WHAT TO DO.
Every record is to be copied unchanged, except that its pictures are removed.

Saved data entries:
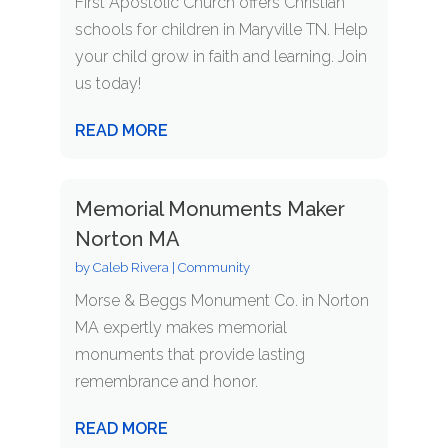
First Apostolic Church offers Christian
schools for children in Maryville TN. Help
your child grow in faith and learning. Join
us today!
READ MORE
Memorial Monuments Maker
Norton MA
by
Caleb Rivera
|
Community
Morse & Beggs Monument Co. in Norton
MA expertly makes memorial
monuments that provide lasting
remembrance and honor.
READ MORE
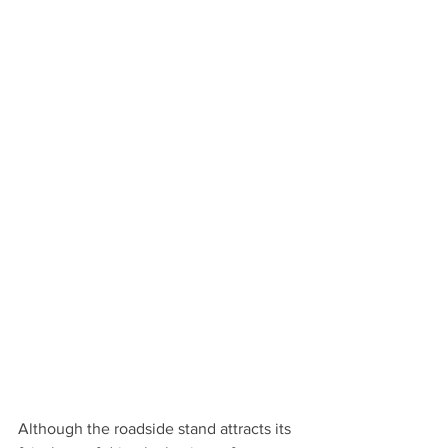
Although the roadside stand attracts its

YOUR RESPONSE.
First Apostolic Church offers Christian
schools for children in Maryville TN. Help
your child grow in faith and learning. Join
us today!
READ MORE
Memorial Monuments Maker
Norton MA
by
Caleb Rivera
|
Community
Morse & Beggs Monument Co. in Norton
MA expertly makes memorial
monuments that provide lasting
remembrance and honor.
READ MORE
Although the roadside stand attracts its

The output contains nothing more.